5.2. Conditions to Each Extension of Credit. The agreement of each Lender to make any Loan (including the agreement of the Swingline Lender to make any Swingline Loan) requested to be made by it on any date (including, without limitation, its initial Loan) and of the L/C Issuer to issue, amend, renew or extend any Letter of Credit to be issued by it on any date is subject to the satisfaction of the following conditions precedent:
(a) Representations and Warranties. Each of the representations and warranties made by the Borrower in or pursuant to the Loan Documents shall be true and correct in all material respects on and as of such date as if made on and as of such date, except (i) any representations and warranties which are explicitly stated as having been made as of a specific date, which representations and warranties shall be true and correct in all material respects on and as of such specific date and (ii) the representations and warranties set forth in Sections 4.2 and 4.7 shall not be required to be restated on any date (including, for the avoidance of doubt, any Borrowing Date) after the Closing Date.

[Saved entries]

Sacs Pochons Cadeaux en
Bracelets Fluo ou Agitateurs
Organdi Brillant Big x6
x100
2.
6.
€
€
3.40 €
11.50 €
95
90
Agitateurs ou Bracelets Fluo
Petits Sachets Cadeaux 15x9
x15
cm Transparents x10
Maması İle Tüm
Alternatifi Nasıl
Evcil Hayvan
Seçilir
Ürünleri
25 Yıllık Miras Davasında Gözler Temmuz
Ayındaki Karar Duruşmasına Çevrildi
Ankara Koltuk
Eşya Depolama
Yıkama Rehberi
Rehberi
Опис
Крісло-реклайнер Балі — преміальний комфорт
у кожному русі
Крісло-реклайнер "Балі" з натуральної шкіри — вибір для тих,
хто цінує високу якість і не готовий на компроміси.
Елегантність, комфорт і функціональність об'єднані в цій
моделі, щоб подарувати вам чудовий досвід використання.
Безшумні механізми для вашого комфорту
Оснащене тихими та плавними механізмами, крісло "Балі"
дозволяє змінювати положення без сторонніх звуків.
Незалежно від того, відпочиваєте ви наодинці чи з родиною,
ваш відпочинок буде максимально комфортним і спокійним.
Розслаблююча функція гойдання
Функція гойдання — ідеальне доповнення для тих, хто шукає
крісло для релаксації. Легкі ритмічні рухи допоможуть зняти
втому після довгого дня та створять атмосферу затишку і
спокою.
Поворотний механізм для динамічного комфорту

__Instructions to follow__.
From the credit-conditions clause, list every action the L/C Issuer may take with respect to a Letter of Credit. The items have nothing to do with this.

__Exercise answer__.
Issue, amend, renew, extend